The One who watches over you and me is unaffected by time. He cannot change. With him there is “no variableness, neither shadow of turning” (James 1:17). This is true for his presence (Matt. 20:28; Heb. 13:8) as well as his love (1 John 4:8). His is a love that is impervious to variance or change or fluctuation. It knows nothing of ebbs. It is in constant flow — and here’s the stunner: it flows to the likes of you and me. “The great thing to remember,” the eponymous C. S. Lewis avers, “is that, though our feelings come and go, His love for us does not. It is not wearied by our sins, or our indifference” (133). St. Paul, likewise, insists that “if we are faithless, he remains faithful” (2 Tim. 2:13).
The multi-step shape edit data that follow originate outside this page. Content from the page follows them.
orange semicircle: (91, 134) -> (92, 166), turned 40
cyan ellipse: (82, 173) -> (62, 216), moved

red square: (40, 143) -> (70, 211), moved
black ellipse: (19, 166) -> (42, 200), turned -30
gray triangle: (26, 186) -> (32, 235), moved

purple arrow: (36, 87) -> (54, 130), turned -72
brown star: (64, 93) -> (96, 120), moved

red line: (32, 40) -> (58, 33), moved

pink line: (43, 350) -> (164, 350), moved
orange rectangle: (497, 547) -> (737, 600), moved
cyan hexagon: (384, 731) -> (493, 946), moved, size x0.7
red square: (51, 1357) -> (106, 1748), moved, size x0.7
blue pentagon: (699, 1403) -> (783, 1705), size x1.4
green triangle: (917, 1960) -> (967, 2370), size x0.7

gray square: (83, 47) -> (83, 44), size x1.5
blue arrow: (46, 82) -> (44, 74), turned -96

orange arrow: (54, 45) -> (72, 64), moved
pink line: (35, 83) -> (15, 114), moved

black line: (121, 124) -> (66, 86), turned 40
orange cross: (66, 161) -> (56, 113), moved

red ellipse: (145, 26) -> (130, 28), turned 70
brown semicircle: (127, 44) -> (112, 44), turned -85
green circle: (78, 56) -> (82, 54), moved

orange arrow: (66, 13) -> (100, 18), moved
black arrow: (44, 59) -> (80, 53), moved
I say all this because there are moments when I, too, am caught up by emotion and my feelings insist that grace is a lie. But it is then that I am reminded that the good news of my salvation is not in the least concretized by my feelings, but is only and ever established in the definitive fact of Jesus’s passion, death, and resurrection (1 John 4:9–10). The objective truth of the gospel of Christ crucified is my best support and, indeed, my only hope to withstand the havoc of this present life. Therefore, when your feelings afflict you, I pray you are made to turn from them to the truthfulness of God and his Word. That is what stokes a faith that lasts.
Works cited:
Zack Eswine, The Imperfect Pastor: Discovering Joy in Our Limitations through a Daily Apprenticeship with Jesus (Wheaton, IL: Crossway, 2015).
William James, Grace for Grace: Letters of Rev. William James, edited by S. W. H. (London: Hodder & Stoughton, 1875).
John Henry Jowett, Apostolic Optimism: And Other Sermons (London: Hodder & Stoughton, 1901).
C. S. Lewis, Mere Christianity (New York: HarperOne, 2001).